The goal of SkyhookDM is to bring data management capabilities into the storage system, which helps with scalability for databases in the cloud. In particular, 'scaling out' a single node database such as PostgreSQL to support much larger data storage and processing as well as enable elasticity through capabilities embedded within the storage layer. SkyhookDM is part of the larger 'programmable storage' research at UC Santa Cruz, which leverages and further develops key functionalities already present in the storage system, as well as adding new capabilities by combining these in unique ways.
SkyhookDM extends Ceph distributed object storage with a limited set of database functionality. This includes common data processing tasks such as select, project, and aggregate data, as well as higher level data management tasks such as indexing, statistics collection, data layout and formatting tasks. The ability to delegate some tasks to the storage layer allows a database to directly benefit from the properties of a hardened storage system such as reliability, scalability, and correctness while also benefitting from these new capabilities.
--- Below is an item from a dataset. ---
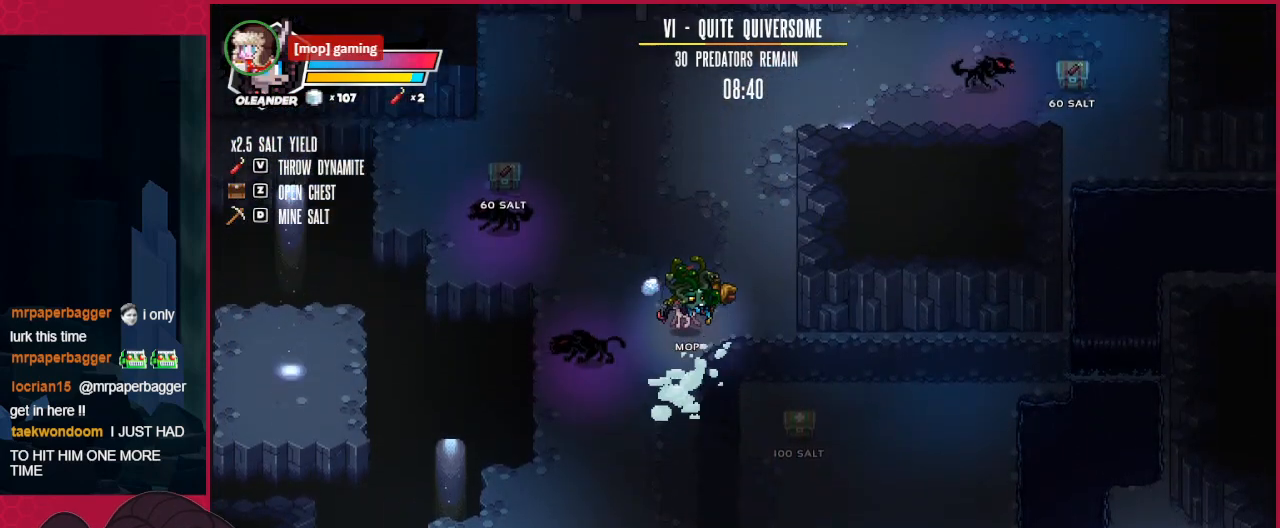
{"keys": ["left", "up"], "events": [[310, "right", "up"], [413, "left", "down"]]}
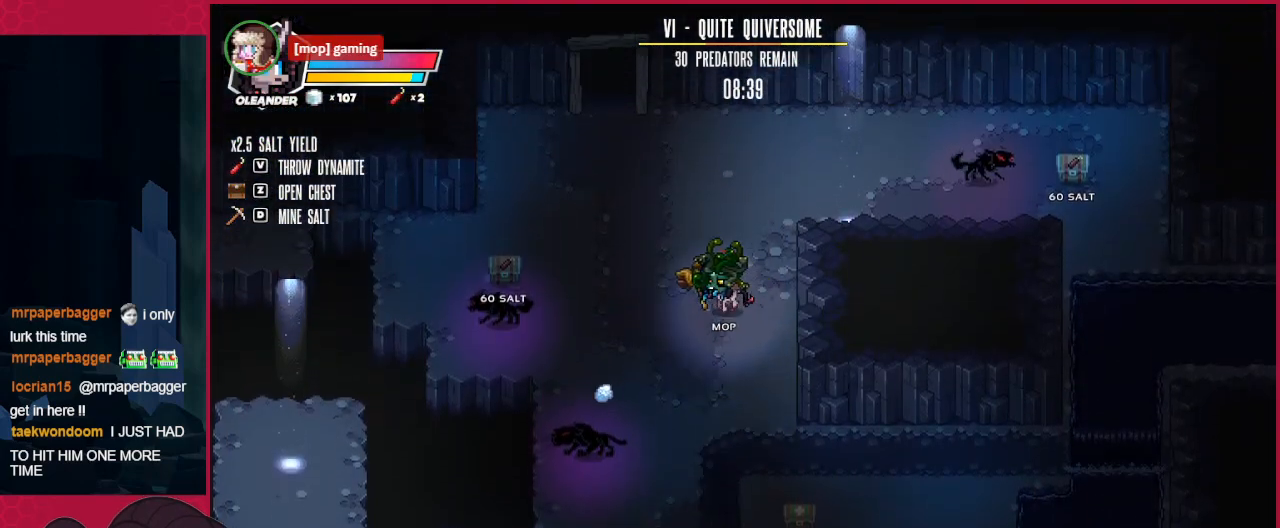
{"keys": ["right", "up"], "events": [[138, "left", "up"], [448, "right", "down"]]}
A requirement of this approach is to partition the data wisely and embed the data's semantics as close to the data as possible. In this way the storage system can 'understand' the data to a limited degree, which is what allows SkyhookDM to offload some work into the storage layer. By embedding data semantics and support for off the shelf data structures such as Google Flatbuffers or Flexbuffers, we are enabling storage to manipulate data in-place (for data layout changes) or process data locally that is then returned to the client (for database queries). These methods include row-based or column-based layouts which SkyhookDM is designed to support now, and conversion between the two.
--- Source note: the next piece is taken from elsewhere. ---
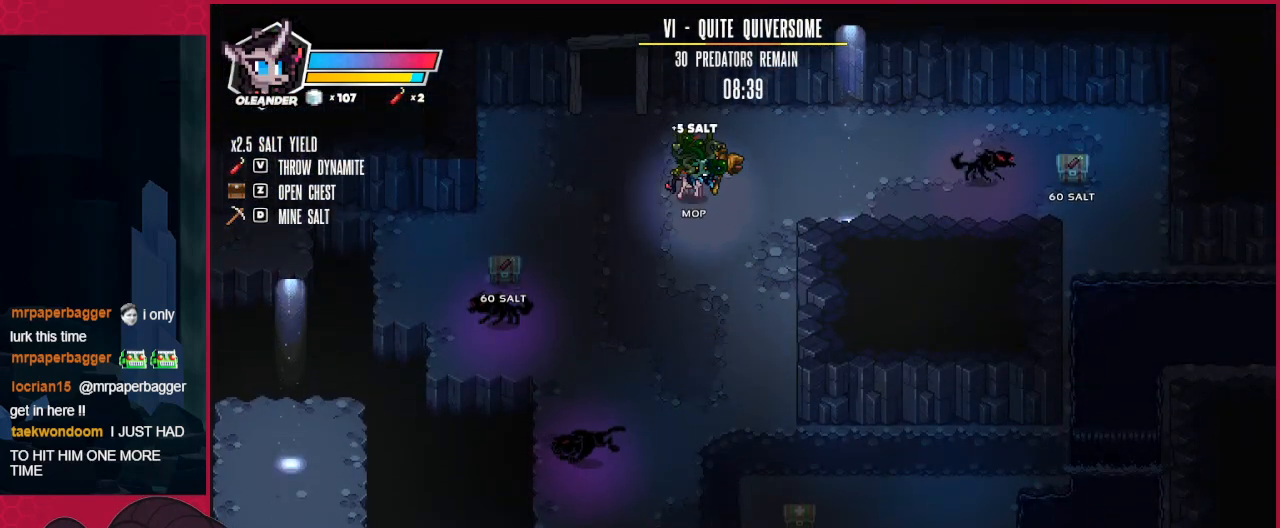
{"keys": ["down", "left"], "events": [[35, "up", "up"], [69, "d", "down"], [172, "left", "down"], [172, "right", "up"], [207, "d", "up"], [482, "down", "down"]]}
Ashay's work this summer will add the capability to support a different column-based data layout within storage -- the Apache Arrow data format, thus adding a new data storage file format that we store on disk to our current format Google Flatbuffers (row-based). Column-based format can be beneficial for certain types of query workloads, so this can help to improve SkyhookDM performance for some cases. The ability to support and even convert between existing SkyhookDM data formats on the fly greatly enhances the data management functions provided by the Ceph storage layer. Ashay, under the guidance of the SkyhookDM mentor team -- Jeff LeFevre and Noah Watkins -- will explore and evaluate different possible Arrow formats to benefit query processing directly within the storage layer, as well as transferring data efficiently over the wire back to the database.
Ashay’s GSoC project will enhance and highlight the benefits SkyhookDM brings for database systems in the cloud. Combined with conversion between multiple data formats and data layouts, the project improves SkyhookDM toward supporting different layouts based on workload requirements, and even switch layouts if needed as workloads change over time. The new layouts will also inform cost models that are used for both traditional query planning at the database layer and for our new query planning options within the storage layer based on current storage system state. The SkyhookDM team is very excited to explore these column-based layouts and look forward to the results. We are also grateful to Google Summer of Code for helping make this all possible!